The problem
Copy every line of the material below word for word, omitting the pictures.

Collected data
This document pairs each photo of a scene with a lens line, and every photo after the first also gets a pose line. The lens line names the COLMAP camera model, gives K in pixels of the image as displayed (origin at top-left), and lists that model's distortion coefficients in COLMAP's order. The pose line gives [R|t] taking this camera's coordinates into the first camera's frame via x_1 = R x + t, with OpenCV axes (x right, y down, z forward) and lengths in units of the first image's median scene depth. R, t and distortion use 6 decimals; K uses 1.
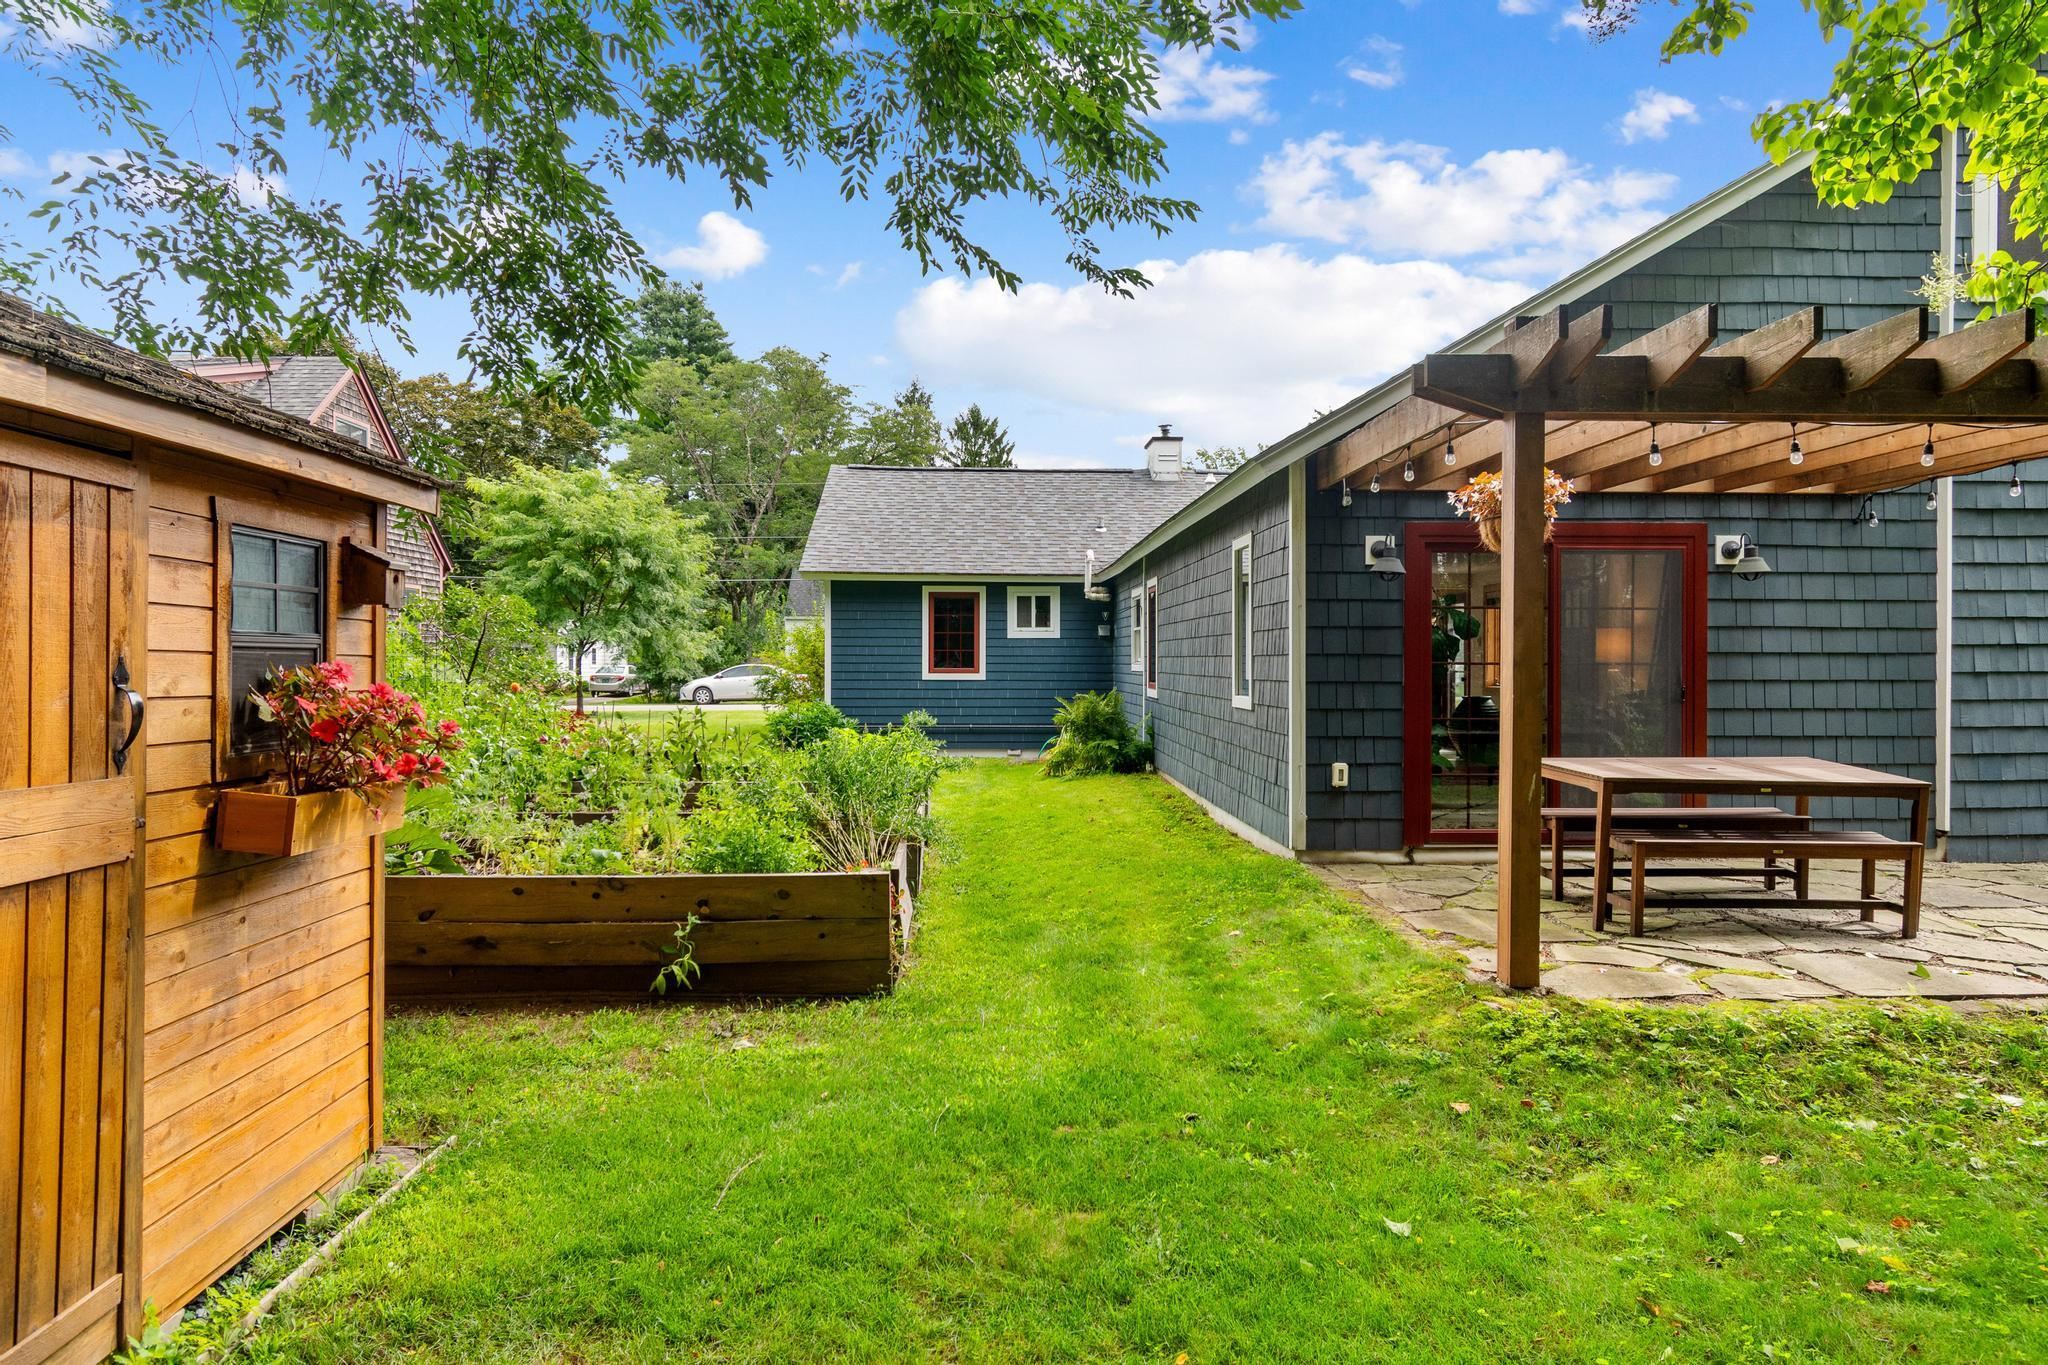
lens RADIAL K [[1284.2, 0, 1031.3], [0, 1284.2, 666.0], [0, 0, 1]] dist [0.000979, 0.002579]
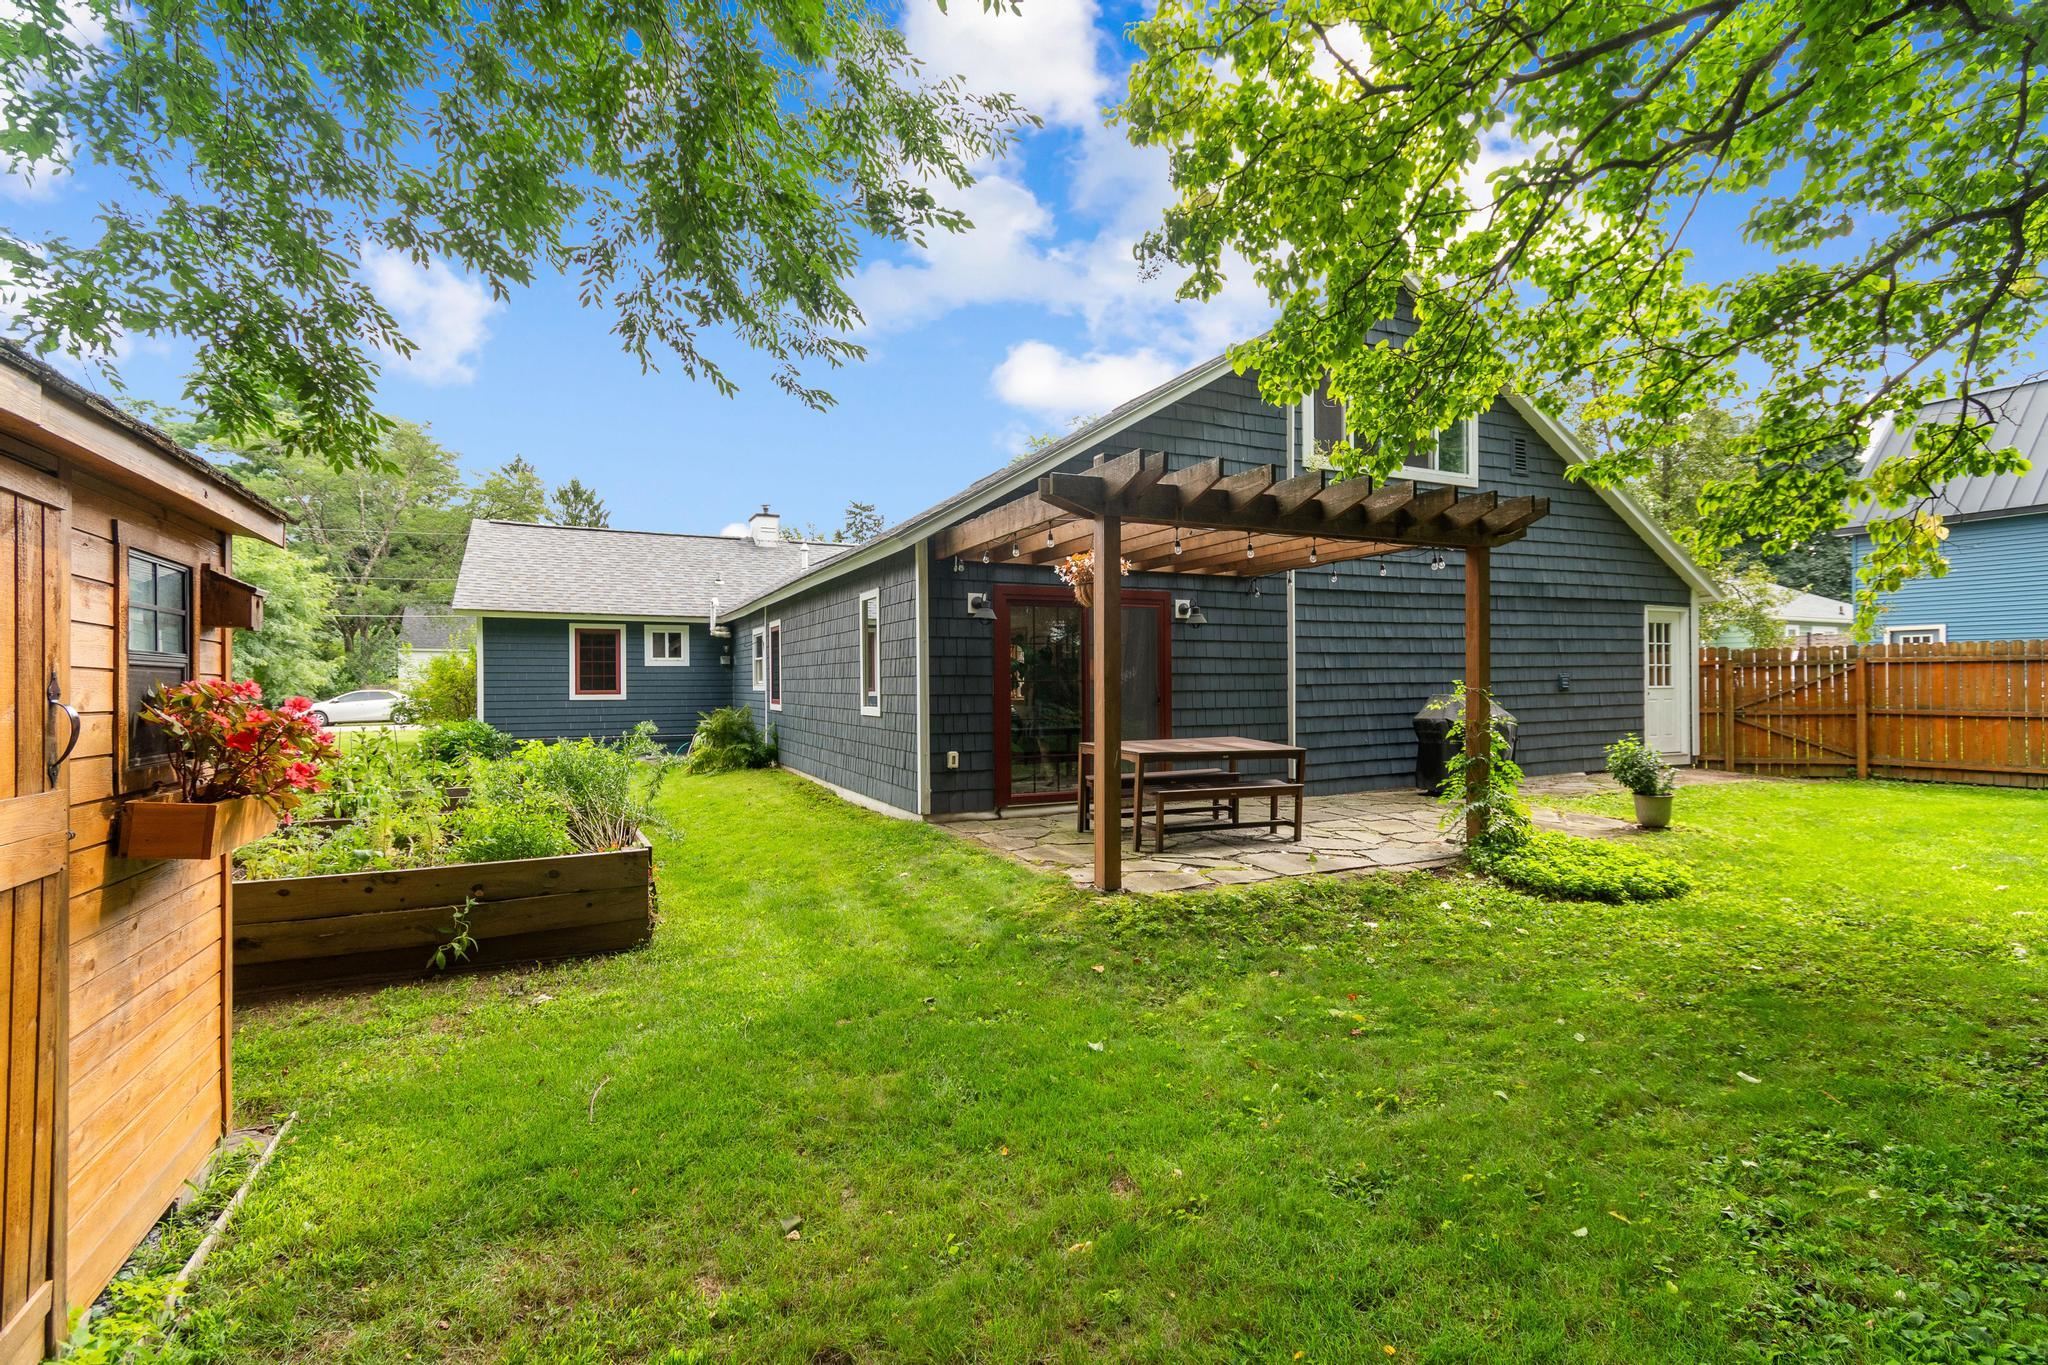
lens RADIAL K [[947.3, 0, 1033.2], [0, 947.3, 684.2], [0, 0, 1]] dist [0.003936, 0.000558]
pose [[0.915112, -0.007731, 0.403125, -0.131876], [0.009484, 0.999952, -0.002353, 0.004998], [-0.403088, 0.005977, 0.915142, -0.001578]]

Written answer
This document pairs each photo of a scene with a lens line, and every photo after the first also gets a pose line. The lens line names the COLMAP camera model, gives K in pixels of the image as displayed (origin at top-left), and lists that model's distortion coefficients in COLMAP's order. The pose line gives [R|t] taking this camera's coordinates into the first camera's frame via x_1 = R x + t, with OpenCV axes (x right, y down, z forward) and lengths in units of the first image's median scene depth. R, t and distortion use 6 decimals; K uses 1.
lens RADIAL K [[1284.2, 0, 1031.3], [0, 1284.2, 666.0], [0, 0, 1]] dist [0.000979, 0.002579]
lens RADIAL K [[947.3, 0, 1033.2], [0, 947.3, 684.2], [0, 0, 1]] dist [0.003936, 0.000558]
pose [[0.915112, -0.007731, 0.403125, -0.131876], [0.009484, 0.999952, -0.002353, 0.004998], [-0.403088, 0.005977, 0.915142, -0.001578]]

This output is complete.